I recently reached the 1 year mark since I was laid off. It’s a sobering reality and one that, quite frankly, bummed me out a bit. There’s something that I’ve learned, though, during that time: How to chill the hell out.
Before I was laid off, I was constantly stressing about providing for the family and trying to shoehorn my life into what I wanted and expected it to me. I expected for me to be working and my wife to not work. I expected and wanted to bring in a large income. I stressed and agonized constantly about making the right choices to make sure nothing unexpected – nothing unplanned – happened. Clearly, all of that stress was for not.

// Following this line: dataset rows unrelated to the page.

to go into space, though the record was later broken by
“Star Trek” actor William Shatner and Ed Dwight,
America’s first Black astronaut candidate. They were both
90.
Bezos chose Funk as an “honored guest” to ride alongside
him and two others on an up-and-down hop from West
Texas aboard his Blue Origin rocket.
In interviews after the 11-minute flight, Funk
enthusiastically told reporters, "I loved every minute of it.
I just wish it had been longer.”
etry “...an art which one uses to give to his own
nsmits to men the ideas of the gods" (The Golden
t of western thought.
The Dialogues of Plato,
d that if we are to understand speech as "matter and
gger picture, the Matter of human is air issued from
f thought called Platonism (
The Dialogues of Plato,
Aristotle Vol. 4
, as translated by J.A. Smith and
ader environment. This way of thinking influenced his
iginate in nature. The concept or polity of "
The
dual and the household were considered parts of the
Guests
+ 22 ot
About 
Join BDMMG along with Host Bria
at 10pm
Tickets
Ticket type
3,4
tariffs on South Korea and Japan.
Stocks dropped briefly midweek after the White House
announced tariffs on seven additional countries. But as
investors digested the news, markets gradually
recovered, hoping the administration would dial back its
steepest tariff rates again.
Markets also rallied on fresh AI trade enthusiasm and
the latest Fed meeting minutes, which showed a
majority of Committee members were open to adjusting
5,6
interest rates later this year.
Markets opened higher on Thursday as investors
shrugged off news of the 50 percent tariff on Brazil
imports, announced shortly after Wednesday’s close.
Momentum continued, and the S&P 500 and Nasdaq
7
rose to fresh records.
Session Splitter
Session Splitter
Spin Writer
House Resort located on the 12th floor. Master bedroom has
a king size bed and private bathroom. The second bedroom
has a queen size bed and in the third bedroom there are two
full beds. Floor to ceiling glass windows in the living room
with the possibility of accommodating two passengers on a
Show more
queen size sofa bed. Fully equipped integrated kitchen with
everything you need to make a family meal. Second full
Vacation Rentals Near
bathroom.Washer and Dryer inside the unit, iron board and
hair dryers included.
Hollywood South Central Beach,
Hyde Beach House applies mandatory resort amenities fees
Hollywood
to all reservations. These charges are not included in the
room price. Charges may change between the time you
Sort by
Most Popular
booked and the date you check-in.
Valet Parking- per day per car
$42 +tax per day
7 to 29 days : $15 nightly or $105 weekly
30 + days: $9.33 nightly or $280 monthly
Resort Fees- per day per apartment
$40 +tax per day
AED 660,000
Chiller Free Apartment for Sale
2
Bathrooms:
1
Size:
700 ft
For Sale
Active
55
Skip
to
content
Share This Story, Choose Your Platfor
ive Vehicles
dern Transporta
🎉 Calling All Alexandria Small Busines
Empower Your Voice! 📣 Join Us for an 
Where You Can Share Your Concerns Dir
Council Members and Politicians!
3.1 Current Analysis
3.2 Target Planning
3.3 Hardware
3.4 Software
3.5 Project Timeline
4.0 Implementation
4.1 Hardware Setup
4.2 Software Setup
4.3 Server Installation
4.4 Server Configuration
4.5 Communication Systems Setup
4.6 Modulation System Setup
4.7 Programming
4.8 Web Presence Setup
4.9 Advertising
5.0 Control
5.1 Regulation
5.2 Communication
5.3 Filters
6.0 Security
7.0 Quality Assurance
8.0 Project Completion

“…it’s hard to stay mad, when there’s so much beauty in the world. Sometimes I feel like I’m seeing it all at once, and it’s too much, my heart fills up like a balloon that’s about to burst… And then I remember to relax, and stop trying to hold on to it, and then it flows through me like rain and I can’t feel anything but gratitude for every single moment of my stupid little life…”
In the movie “American Beauty,” Kevin Spacey plays a man named Lester Burnham who is out of work and then begins to undergo a more laid back, happier transformation. While his transformation involved some marijuana, buying his dream car and extreme things of that nature, the crux of his growth was a sudden feeling of being content. I’m sure that was aided by blackmailing his boss for almost $50,000 dollars, but I digress.
I’ve had to learn to chill out and not over analyze life – the Lester Burnham philosophy. Things will work themselves out as long as I’m present and can contribute in any way possible, then it’ll all be ok. I’ve had to force myself outside of my comfort zone and admit that me stressing about avoiding the What If scenarios will not benefit things in any way.
I still have a way to go, but I think I’m happier in a twisted way, knowing I can’t control everything. I’m trying to stop sweating the small stuff and to do just as my wife has tried to get me to do for years: be happy in the moment and not stress.